I happen to start using the submodule approach for a recent project, basically inside one repo, couple of more repos wires and behaves like sub folders. So I’d like to share some thoughts in using it based on my first impression. I'm intending to improve my understanding of this approach along the way.
In order to understand what is submodule, we need to have a solid understanding what is a repository, though I believe everyone is quite good at doing that.
A repository (aka repo) is a physical code storage location synced between local and server through terminal commands. Believe it or not, the repo is a physical layer, such as hard disk. If multiple repos need to play along, we use what’s called a management system such as
npm, where we use a script called
package.json to specify the dependency in between.
Since a repo is a physical entity, it needs to be atomically built, tested, and deployed thus later can be consumed by developers. An great example is Github, where it pushes this idea to one of the extreme in a great way.
When you install a dependency (repo), a local copy is fetched and stored under
node_modules of your project. You could go change the source code there, but normally we don’t do that. In order to make a change to your dependency, you pull the repo as a new project and do everything through there. Essentially a repo is a stand-alone software unit. A straightforward computer science concept that the industry has been using for the past thirty years as far as I remember.
So what is the submodules? Interestingly each submodule is also a repo exactly as the repo we talked about earlier. However under your current project, you can store a local copy of it as a sub-folder. Remember I said earlier, a dependency is stored under
node_modules , but a submodule is stored under a regular sub folder, just like you can have a
src folder, you can have a
react-modal folder inside your project folder.
You might think submodule folder is an alias, but actually it’s not a directory alias, it’s a copy of the repo. When you commit the change, you don’t commit the entire submodule folder either, instead your commits can merely refer to a commit hash of that repo, which is a string. From that sense, people call it alias.
The reason why submodule is introduced is to make sure we can install a snapshot of repo as a sub folder without declaring it as a dependency. For instance the sub folder could be pointing to a particular commit of the repo either merged or not pushed. This does create quite a bit flexibility in terms of developing a project with lots of moving parts at the the same time. For instance, early development work with the speculation that it can split into multiple projects or debugging session.
However, when it comes to merge the new work into the trunk through pull request, IMHO it’s a different story that Submodules can’t handle without special consideration. Let’s walk it through.
As pointed out, a submodule is a repo, you can get in and fix the bug, and commit it and raise a pull request waiting to be approved. This is the developer experience as the author, how about the person who’s going to review this pull request (PR)? He takes a look at the change, and he can’t blindly approve it just because you say the bug is fixed. He could do one of the following:
- He can duplicate everything that the author was doing, especially the parent project in another PR, and then pull this submodule PR and put them together, and see whether everything is working as stated.

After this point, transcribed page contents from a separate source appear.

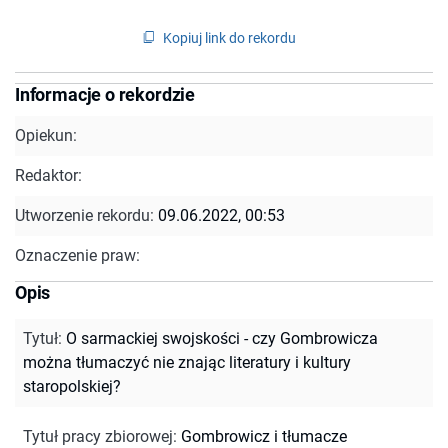
Kopiuj link do rekordu
Informacje o rekordzie
Opiekun:
Redaktor:
Utworzenie rekordu:
09.06.2022, 00:53
Oznaczenie praw:
Opis
Tytuł
:
O sarmackiej swojskości - czy Gombrowicza
można tłumaczyć nie znając literatury i kultury
staropolskiej?
Tytuł pracy zbiorowej
:
Gombrowicz i tłumacze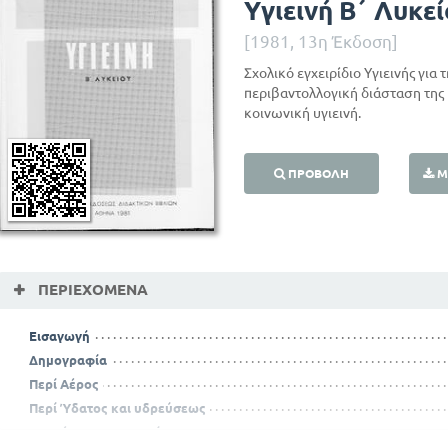
Υγιεινή Β΄ Λυκε
[1981, 13η Έκδοση]
Σχολικό εγχειρίδιο Υγιεινής για 
περιβαντολλογική διάσταση της 
κοινωνική υγιεινή.
ΠΡΟΒΟΛΉ
Μ
ΠΕΡΙΕΧΌΜΕΝΑ
Εισαγωγή
Δημογραφία
Περί Αέρος
Περί Ύδατος και υδρεύσεως
Αποχέτευση - Απορρίμματα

Difficult path to take as the PR approval.
- The submodule repo is written in a good way, with all testing cases, both unit and visual. So approving this PR is only matter of agreeing upon the addition of features inside the submodule level. So he approves after all tests are passed. Happy path.
- The author doesn’t need approval of his submodule PR, he is the god, he commits at the same time of approving it. Happy path.
Now you see one of the issue, maybe starting from an observation of a fact: submodule is a repo! Which means, you (can’t) shouldn’t bypass the regular workflow of committing and asking for approval unless you can. In this way, I conclude, submodules can be only used for special occasions successfully.
Quote from other people opinions on this, “In most cases, Git submodules are used when your project becomes more complex, and while your project depends on the main Git repository, you might want to keep their change history separate.” — SweetCode
I think from the early stage of the understanding of the submodule, I’m convinced submodule can’t fit into the regular pull request process for team with various of experience level. Because the efficiency gained via submodules can’t be justified by asking everyone to hop on this train and enforce this style of working while at the risk when one of the repo could be under development. This is my two cents, if you expect all trains are moving fast without collision, we then are talking about a mafia business where you could gain some god power. Because in reality, it can’t exist a timeline where all things can move very fast, not in a democratic world at least.